Detesto haber sido feliz en tantas partes. No me quedan lugares vírgenes de ti. Y no me gusta que me pregunten dónde estás, que por qué no viniste o que te manden recuerdos. Porque eso es lo único que tengo, un montón de recuerdos que se acurrucan en la almohada cada noche, que se esconden del frío olvido en las zapatillas que me regalaste, que se ríen protegidos en los álbumes de fotos...
Aborrezco esta ciudad porque te llevaste contigo todo lo bueno. Las calles y las esquinas, que siempre creí nuestras, resultaron ser sólo tuyas. Las plazas, también. A mí me quedó sólo el gris de las baldosas, las sombras de lo que pudimos haber sido y los besos que no te di, errantes huérfanos entre tu boca y la mía, alientos suspendidos en el aire a merced del viento y los inviernos.
Pero por más que lo intento, no consigo odiarte. Porque tus ojos, aunque no estén a mi alcance, siguen siendo el único camino que conozco para alcanzar el fin del mundo. Porque cuando casi nació nuestro bebé, las lágrimas que recorrieron nuestras mejillas fueron ciertamente eternas. Y no. No tuvimos la culpa de perder a nuestra pequeña Raquel (si era niña) o a Miguelito (si era niño). Ni tú, ni yo. Quizás fue ella, o él, quien prefirió morir en tu vientre, intuyendo que no podría luchar contra nuestras diferencias. Eso sí fue culpa nuestra. Tuya por no sonreír, mía por no saber cómo hacerte sonreír. Tuya por huir sin mirar atrás. Mía por no salir tras tus pasos.

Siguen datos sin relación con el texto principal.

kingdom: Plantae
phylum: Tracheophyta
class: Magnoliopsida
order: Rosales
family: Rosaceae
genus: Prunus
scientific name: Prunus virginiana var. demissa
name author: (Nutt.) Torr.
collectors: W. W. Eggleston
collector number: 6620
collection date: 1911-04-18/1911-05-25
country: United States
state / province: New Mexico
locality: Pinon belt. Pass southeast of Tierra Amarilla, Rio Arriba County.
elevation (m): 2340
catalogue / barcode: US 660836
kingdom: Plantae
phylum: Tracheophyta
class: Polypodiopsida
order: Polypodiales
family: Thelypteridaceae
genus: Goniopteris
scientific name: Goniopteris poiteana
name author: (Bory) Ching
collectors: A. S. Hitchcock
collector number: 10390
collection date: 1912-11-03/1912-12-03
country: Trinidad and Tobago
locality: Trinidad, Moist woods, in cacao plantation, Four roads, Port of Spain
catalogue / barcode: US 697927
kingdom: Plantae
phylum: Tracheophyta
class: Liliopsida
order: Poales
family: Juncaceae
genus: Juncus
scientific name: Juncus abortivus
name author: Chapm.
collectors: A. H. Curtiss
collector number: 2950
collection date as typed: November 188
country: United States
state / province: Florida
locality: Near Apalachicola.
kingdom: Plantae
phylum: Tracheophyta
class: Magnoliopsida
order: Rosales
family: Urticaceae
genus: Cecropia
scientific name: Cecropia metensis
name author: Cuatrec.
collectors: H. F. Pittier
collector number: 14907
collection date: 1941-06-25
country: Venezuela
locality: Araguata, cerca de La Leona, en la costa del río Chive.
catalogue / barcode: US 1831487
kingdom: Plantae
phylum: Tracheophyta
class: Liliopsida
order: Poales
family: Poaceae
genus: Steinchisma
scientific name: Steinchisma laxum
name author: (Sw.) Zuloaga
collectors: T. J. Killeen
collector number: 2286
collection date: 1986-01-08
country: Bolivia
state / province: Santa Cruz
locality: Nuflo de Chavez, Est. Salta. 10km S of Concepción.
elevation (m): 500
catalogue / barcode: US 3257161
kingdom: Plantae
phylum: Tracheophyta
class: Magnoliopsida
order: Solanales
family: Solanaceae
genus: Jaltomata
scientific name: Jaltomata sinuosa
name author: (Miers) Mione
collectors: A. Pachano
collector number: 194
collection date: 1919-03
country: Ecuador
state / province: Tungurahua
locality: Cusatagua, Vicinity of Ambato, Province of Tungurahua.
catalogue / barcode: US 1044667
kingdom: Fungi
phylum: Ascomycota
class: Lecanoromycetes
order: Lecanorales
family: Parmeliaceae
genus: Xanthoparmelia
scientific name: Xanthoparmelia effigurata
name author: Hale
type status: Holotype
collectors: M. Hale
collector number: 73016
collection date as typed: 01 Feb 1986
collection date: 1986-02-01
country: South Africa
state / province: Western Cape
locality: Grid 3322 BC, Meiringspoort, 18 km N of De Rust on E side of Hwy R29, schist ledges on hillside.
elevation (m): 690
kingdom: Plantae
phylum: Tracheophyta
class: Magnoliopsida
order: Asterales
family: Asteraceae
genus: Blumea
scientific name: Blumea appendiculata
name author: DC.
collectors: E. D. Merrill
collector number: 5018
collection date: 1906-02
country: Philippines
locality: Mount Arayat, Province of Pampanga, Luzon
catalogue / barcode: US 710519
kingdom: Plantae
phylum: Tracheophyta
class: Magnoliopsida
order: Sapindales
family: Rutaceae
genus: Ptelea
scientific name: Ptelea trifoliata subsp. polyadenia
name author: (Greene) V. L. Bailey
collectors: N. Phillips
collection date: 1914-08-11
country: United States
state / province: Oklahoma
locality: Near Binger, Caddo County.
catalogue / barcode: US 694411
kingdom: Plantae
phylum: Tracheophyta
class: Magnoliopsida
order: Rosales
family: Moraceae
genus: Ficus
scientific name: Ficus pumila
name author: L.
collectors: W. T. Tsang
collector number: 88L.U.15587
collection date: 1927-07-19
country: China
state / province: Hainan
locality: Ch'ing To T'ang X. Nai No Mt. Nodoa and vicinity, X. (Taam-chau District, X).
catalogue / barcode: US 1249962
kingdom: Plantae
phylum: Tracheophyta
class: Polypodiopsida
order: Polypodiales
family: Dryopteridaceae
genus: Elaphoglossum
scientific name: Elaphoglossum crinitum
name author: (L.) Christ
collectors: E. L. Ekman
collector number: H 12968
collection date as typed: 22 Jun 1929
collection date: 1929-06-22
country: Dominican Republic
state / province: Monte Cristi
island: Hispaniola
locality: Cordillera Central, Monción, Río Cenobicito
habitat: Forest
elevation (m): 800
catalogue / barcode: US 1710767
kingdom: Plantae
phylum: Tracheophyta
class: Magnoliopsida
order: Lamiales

Se nos hizo tarde entre excusas y reproches. Olvidamos soñar por las noches y el día amaneció gris. Confundimos la lluvia con los paraguas. Nos protegimos de las lágrimas y nos hicimos impermeables. Equivocamos los labios con las piedras. Dejamos de besarnos y nos abandonamos en los márgenes del camino. Traicionamos a las palabras importantes y nos fuimos como una canción... repitiendo que me querías, que te quería, que me querías, que te quería, sólo que cada vez más bajito, hasta que finalmente dejamos de querernos.